Per approfondire, può essere interessante ricordare l'importanza dello specchio nella
tradizione culturale del Giappone: come è noto, uno specchio ( Yata no Kagami)
costituisce uno dei tre Gioielli della Corona Imperiale Giapponese e simboleggia la
“saggezza” o, anche, l' “onestà”.
In conclusione...
Sono portato a credere che il nome Meikyo sia da collegare alla metafora dello specchio
che riflette l'immagine di colui/colei che in esso si specchia... senza evidenziare bellezze e
senza nascondere difetti, senza abbellimenti nè abbrutimenti. Chi è onesto con sè stesso
vedrà una immagine e potrà eventualmente fare le proprie valutazioni, ma l'immagine, di
per sè, non è nè brutta nè bella: è – appunto – solo una immagine.
Trasferendo questo concetto alla esecuzione del kata, faccio alcune riflessioni:
• Meikyo non permette abbellimenti; non vi sono momenti gestuali che privilegiano i
più atletici o i più agili; non si può imbambolare chi osserva (per es. un arbitro) con
tecniche che sopperiscono con la semplice velocità e lo schiocco del dogi alla reale
efficacia.

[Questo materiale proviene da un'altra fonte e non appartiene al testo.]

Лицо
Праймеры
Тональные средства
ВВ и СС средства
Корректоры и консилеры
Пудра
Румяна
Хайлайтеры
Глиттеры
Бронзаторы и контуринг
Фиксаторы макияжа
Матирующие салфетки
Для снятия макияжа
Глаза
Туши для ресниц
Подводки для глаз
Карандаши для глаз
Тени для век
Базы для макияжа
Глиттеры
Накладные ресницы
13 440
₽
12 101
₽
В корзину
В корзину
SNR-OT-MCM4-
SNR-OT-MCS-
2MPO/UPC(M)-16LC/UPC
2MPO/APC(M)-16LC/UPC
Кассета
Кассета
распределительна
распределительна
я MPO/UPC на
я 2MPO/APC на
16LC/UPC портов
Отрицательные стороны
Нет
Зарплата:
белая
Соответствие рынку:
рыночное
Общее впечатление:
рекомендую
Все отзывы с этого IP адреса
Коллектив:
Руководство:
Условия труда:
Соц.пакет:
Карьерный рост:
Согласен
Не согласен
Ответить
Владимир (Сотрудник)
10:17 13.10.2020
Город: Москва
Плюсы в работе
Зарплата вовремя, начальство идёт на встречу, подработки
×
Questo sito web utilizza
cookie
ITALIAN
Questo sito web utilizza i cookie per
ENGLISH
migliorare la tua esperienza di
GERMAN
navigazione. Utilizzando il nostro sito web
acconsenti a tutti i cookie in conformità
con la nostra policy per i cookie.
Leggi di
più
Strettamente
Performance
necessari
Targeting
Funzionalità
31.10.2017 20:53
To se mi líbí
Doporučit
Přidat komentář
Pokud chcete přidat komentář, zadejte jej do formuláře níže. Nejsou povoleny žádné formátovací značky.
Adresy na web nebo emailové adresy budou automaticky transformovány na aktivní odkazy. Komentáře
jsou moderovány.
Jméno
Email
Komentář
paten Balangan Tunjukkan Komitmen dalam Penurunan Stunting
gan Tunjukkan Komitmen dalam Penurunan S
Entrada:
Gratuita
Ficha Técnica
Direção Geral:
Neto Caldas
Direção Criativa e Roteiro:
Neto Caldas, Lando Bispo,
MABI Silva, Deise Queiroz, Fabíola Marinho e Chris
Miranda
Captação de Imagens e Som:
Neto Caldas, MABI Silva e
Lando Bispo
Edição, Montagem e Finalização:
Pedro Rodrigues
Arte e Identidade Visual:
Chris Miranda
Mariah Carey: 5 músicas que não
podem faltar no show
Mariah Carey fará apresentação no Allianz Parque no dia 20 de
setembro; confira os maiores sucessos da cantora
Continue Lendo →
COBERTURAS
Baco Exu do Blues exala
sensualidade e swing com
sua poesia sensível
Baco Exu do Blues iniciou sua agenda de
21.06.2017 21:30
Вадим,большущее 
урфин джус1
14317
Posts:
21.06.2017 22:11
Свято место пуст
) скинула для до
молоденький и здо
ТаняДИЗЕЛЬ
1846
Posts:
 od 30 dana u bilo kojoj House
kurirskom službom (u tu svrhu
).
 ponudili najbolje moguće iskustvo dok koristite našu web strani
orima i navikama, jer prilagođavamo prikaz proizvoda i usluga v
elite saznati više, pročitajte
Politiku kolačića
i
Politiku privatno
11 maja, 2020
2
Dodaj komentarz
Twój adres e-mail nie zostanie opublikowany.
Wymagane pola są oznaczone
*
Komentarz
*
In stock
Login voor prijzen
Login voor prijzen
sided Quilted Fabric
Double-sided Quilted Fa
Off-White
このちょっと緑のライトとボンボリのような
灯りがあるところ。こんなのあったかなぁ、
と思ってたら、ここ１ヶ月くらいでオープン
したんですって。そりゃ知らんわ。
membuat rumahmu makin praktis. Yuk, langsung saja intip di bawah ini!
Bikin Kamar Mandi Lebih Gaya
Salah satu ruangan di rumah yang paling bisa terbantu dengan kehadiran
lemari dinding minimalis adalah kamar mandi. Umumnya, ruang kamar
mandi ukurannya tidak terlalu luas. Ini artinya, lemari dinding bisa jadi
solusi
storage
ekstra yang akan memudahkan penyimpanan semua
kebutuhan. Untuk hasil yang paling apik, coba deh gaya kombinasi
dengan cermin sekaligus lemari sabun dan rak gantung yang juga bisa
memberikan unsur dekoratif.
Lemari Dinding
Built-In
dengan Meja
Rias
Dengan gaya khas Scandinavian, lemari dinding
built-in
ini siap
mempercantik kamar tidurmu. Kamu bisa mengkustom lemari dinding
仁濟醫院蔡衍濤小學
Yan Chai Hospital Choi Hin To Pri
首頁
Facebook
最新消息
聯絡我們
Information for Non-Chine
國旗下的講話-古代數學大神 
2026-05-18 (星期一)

L'esecutore di Meikyo dunque non ha possibilità di camuffare le proprie
capacità: in altri termini, si mostra per quello che vale! In questo mi pare di
riconoscere un collegamento con il concetto dello specchio che riflette la pura e
semplice realtà.
• Meikyo non dà facile soddisfazione a chi lo pratica superficialmente: le tecniche
sono basilari e poco variate. Tempo e ritmo sono sostanzialmente obbligati, poco
lasciando all'interpretazione personale. Anche il bunkai appare abbastanza
semplice. Ottenere un minimo di soddisfazione richiede un lungo studio del kata e
una autovalutazione sincera e obbiettiva.
• Uno studio sincero di Meikyo deve mirare all'esecuzione del kata come un tutt'uno
inscindibile nelle sue componenti: così come nello specchio vedo una mia
immagine intera e non solo dettagli (ad es. le orecchie o gli occhi) così Meikyo ha
caratteristiche tali per cui l'esaltazione di un passaggio disturba l'equilibrio dell'intero
kata.
• Infine, e più pragmaticamente, Meikyo ha tecniche semplici, a mio avviso indicative
del fatto che, per essere efficaci in combattimento reale, non servono tecniche
complicate, acrobatiche, ecc.: sono sufficienti quelle basilari (non per questo facili!),
se eseguite con efficacia.
Nelle due fotografie, due passaggi di Meikyo eseguiti dal M° Masataka Mori.